Exercise: Check every line of the records below for the string "Details" and copy the ones that have it.

Records shown:

/---

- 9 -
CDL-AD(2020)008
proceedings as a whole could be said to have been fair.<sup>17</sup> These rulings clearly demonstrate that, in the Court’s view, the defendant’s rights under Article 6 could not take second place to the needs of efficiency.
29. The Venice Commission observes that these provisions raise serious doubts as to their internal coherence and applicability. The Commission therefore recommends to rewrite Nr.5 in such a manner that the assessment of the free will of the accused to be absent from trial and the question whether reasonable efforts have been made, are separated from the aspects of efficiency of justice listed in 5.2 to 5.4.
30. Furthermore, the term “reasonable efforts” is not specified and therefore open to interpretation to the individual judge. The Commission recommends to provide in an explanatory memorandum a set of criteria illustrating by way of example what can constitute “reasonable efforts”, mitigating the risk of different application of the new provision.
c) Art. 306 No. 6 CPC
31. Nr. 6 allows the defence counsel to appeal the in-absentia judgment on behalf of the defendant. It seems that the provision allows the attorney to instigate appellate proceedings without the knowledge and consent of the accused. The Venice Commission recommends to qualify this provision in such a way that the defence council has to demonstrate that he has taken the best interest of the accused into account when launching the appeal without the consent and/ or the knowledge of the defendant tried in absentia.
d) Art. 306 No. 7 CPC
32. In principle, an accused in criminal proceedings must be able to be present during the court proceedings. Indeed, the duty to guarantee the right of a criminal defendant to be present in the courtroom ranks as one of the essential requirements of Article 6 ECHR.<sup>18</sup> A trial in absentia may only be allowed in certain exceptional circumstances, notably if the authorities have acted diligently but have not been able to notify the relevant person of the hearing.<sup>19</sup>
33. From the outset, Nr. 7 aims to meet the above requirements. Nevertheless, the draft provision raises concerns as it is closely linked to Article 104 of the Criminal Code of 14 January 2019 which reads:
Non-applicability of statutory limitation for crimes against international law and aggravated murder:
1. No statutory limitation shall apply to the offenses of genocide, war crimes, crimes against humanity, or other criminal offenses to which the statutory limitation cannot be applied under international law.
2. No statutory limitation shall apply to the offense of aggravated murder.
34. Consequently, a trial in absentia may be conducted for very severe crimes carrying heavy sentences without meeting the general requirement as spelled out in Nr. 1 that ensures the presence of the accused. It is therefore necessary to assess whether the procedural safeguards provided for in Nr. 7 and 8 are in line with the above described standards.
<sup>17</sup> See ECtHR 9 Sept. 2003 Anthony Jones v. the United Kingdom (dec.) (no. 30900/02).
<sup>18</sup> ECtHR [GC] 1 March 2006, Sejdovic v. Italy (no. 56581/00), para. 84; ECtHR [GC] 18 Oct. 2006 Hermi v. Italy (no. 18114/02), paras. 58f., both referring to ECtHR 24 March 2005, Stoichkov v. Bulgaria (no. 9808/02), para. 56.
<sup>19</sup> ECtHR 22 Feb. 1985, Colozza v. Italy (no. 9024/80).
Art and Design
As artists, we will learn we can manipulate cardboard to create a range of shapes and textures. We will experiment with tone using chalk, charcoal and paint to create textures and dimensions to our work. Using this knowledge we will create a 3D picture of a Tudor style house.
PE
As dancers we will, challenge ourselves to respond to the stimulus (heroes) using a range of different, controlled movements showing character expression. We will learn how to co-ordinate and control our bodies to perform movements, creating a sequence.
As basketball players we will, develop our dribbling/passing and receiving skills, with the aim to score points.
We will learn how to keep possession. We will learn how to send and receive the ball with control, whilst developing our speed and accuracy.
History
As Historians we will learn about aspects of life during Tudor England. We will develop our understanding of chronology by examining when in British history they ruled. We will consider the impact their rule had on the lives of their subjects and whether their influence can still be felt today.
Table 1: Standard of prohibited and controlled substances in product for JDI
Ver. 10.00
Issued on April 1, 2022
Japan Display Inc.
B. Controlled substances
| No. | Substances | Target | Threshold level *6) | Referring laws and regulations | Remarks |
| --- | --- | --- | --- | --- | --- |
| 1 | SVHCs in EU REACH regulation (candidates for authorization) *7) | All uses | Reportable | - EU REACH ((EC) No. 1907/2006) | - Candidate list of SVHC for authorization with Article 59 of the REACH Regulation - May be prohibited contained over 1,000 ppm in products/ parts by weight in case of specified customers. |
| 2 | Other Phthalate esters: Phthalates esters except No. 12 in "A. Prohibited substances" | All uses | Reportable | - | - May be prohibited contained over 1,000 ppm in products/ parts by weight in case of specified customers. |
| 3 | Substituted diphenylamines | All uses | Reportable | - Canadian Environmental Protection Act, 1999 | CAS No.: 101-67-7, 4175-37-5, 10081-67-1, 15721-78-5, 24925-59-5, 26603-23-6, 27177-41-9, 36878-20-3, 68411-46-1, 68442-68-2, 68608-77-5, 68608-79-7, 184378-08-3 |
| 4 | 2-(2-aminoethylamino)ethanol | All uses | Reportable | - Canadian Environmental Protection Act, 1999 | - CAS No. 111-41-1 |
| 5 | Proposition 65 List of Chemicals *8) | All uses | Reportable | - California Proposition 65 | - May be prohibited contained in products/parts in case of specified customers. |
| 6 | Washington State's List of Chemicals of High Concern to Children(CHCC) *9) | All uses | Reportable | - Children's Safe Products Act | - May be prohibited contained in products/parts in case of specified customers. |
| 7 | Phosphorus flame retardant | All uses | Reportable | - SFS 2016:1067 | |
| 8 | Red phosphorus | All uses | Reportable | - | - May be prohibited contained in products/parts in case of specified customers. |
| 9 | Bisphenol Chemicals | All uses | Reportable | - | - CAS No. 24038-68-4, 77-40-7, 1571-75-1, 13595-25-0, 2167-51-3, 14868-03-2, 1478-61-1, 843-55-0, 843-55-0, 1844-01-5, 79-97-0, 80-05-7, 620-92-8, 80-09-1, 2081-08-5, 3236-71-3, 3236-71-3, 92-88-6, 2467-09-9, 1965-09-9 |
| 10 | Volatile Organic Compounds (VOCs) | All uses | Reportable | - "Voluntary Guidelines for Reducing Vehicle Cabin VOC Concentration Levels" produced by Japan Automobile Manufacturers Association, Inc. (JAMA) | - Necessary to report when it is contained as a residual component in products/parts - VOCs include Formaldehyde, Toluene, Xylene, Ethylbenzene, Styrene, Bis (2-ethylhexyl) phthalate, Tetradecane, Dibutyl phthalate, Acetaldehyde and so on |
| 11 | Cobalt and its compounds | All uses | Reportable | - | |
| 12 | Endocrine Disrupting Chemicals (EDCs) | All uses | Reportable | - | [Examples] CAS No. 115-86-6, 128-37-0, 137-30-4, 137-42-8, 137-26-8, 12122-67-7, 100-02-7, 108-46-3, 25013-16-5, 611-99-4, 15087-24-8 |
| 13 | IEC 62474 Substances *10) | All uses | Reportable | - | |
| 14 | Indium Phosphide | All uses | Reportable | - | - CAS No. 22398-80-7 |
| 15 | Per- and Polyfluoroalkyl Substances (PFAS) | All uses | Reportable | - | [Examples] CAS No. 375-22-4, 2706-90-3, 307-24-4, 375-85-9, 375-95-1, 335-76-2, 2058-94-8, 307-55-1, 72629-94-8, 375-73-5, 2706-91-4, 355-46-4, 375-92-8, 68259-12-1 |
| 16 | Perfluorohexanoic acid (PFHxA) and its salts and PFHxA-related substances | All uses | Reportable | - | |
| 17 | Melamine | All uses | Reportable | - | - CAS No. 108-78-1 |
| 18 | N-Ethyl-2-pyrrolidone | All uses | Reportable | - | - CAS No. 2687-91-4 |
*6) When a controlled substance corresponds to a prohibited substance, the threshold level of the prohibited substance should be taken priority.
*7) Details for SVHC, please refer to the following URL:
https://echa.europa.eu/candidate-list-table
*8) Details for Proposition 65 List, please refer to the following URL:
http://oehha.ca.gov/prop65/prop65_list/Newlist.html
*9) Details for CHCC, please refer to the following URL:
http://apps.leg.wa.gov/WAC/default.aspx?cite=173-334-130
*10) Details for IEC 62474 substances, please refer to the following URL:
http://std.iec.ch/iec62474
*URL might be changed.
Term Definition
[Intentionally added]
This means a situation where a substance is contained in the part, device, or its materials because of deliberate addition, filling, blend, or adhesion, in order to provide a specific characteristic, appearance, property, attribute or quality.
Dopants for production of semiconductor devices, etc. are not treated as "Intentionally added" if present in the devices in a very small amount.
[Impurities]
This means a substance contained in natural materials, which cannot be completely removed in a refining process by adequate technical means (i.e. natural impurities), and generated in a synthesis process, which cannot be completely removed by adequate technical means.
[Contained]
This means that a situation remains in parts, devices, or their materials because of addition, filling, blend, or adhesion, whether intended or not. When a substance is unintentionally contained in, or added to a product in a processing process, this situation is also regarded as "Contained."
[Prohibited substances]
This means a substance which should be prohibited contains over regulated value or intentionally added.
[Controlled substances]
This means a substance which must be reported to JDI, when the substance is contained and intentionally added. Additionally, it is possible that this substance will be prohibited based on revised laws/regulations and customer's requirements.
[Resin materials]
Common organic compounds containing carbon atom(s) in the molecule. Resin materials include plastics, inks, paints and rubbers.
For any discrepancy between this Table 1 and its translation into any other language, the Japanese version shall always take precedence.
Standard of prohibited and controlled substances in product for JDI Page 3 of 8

\---

Result:
*7) Details for SVHC, please refer to the following URL:
*8) Details for Proposition 65 List, please refer to the following URL:
*9) Details for CHCC, please refer to the following URL:
*10) Details for IEC 62474 substances, please refer to the following URL:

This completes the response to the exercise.